Ce manifeste qui a beaucoup de très bonnes choses est lancé par Miguel Benasayag (Argentin-franco-belge auteur du mythe de l'individu et animateur de plusieurs collectifs). Il y a pourtant quelques points où je ne suis pas d'accord et dont il faudra discuter.D'abord je n'arrive pas à me définir comme libertaire, même si pour moi l'homme c'est la liberté, car je pense que la liberté individuelle n'est rien sans la liberté collective d'orienter l'avenir mais surtout qu'il n'y a pas de liberté naturelle. Toute liberté, comme tout droit, est sociale. Plutôt que libertaire, je me définis comme écologiste. Or c'est bien ce qui manque à ce manifeste, l'écologie comme totalité assumée, valorisant la diversité et l'autonomie.

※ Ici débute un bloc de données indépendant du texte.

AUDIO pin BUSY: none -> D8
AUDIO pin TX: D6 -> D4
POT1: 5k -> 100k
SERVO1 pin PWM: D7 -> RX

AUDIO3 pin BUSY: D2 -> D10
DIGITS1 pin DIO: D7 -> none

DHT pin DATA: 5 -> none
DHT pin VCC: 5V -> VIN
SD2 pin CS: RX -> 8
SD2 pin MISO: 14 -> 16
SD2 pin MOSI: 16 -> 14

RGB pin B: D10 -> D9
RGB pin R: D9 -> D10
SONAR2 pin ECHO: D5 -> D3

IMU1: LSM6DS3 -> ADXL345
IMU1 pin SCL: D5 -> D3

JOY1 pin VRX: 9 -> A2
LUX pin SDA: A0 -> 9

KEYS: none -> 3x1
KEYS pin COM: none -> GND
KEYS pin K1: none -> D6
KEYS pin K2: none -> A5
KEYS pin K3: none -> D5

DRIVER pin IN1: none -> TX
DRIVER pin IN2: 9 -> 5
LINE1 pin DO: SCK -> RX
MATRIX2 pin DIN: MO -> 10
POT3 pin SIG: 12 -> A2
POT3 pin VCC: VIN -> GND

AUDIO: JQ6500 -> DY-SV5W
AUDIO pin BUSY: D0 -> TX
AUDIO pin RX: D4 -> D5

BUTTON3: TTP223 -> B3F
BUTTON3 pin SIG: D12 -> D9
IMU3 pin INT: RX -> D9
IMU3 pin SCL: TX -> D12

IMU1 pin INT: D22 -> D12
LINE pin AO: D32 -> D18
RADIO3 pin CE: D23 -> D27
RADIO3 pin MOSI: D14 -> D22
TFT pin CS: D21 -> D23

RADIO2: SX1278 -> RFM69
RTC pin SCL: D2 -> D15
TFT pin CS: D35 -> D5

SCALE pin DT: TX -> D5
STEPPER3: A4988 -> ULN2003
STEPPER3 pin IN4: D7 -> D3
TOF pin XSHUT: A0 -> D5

C'est le point qui m'oppose à Deleuze, Guattari, Toni Négri, Yann Moulier-Boutang et Benasayag (donc j'ai sûrement tort!). Ce problème de la totalité n'est pas seulement métaphysique puisque c'est le problème de l'idéologie du marché, de "la main invisible des marchés" et des "lois naturelles" du capitalisme alors que c'est un système de production totalitaire colonisant tous les aspects de notre existence marchandisée mais qui n'est pas voulu, seulement subi, pur fait. Les lois naturelles du libéralisme procèdent d'un interdit sur la totalité qui prend la forme d'une défense du droit privé contre le politique et dont la psychanalyse assure la mise en scène avec l'Oedipe. Il ne suffit pas de refouler la totalité car ce dont on ne veut rien savoir nous revient en pleine gueule (sous la forme d'un dérèglement du climat par exemple). L'écologie est la politique qui devient responsable de la totalité, dépassant l'interdit "libéral" au nom des contraintes matérielles de reproduction.
Bien que partageant la plupart des analyses des philosophes précités, je pense donc malgré tout que dans le renoncement à la totalité on peut voir une façon de céder à la suggestion des marchés alors que c'est une position qui doit être dépassée, passer de l'en-soi d'une totalité inconsciente au pour-soi d'une économie régulée, passer de l'individu salarié identique et vide (Bloom) à la personne riche de son histoire, passer en fait de l'économie à l'écologie. il y a d'ailleurs une phrase qui me donne raison et semble contredire le point 3 : "La personne en revanche, c'est chacun de nous en tant que nous acceptons notre appartenance à ce tout substantiel qu'est le monde"
Si le capitalisme unifie bien le monde, l'homogénéise, c'est au nom des individus divisés, des multitudes du marché. Le capitalisme est bien un système complet (production, distribution, consommation) et unifiant (FMI) mais encore largement sur le mode de l'en-soi, du laisser-faire, du ravage. La gestion de l'économie doit passer à la responsabilité de la totalité (du climat) c'est-à-dire à l'écologie qui est la valorisation de la diversité et de l'autonomie au nom des intérêt globaux là où les intérêts privés en concurrence nivellent toute différence. Il faut accéder à la totalité aussi pour préserver l'avenir collectif, on ne peut se contenter de jouir du court-terme. Il s'agit de passer de l'histoire et de l'économie subie à l'histoire conçue et à une écologie responsable valorisant les personnes (leur formation, leur histoire), l'autonomie et la solidarité.
A ces remarques sur les paragraphes 3 et 7, je peux ajouter que les luttes des minorités (femmes, chômeurs, gays, toxicomanes) ne sont pas des luttes identitaires mais qu'elles produisent dans l'action une conscience collective. Malgré tout, cela fait longtemps que le prolétariat comme parti du négatif n'est plus identifié à la classe ouvrière et que tentent de se constituer des "collectifs des sans" (sans travail, sans logement, sans papiers). C'est toujours indispensable mais ce n'est pas toujours facile car il faut des actions communes, des lieux communs.
Malgré ces nuances, je suis très largement d'accord et nous pouvons nous intégrer dans ce réseau au nom de nos différences. Je ne crois pas aux "rhizomes" car je pense que tout réseau durable a son unité mais la pratique le montrera. En tout cas, il faut se mettre en réseaux, c'est certain, d'ailleurs on ne fait que cela.
Et j'espère ne pas être un trop triste sire dans cet hymne à la joie, car je crois aussi au nécessaire travail du négatif, la pensée positive est l'idéologie du pouvoir mais je ne peux désapprouver cet enthousiasme car j'éprouve rarement une joie aussi profonde que celle de participer à des mouvements de solidarité et de libération. J'espère que c'est pour bientôt, ce manifeste y participe.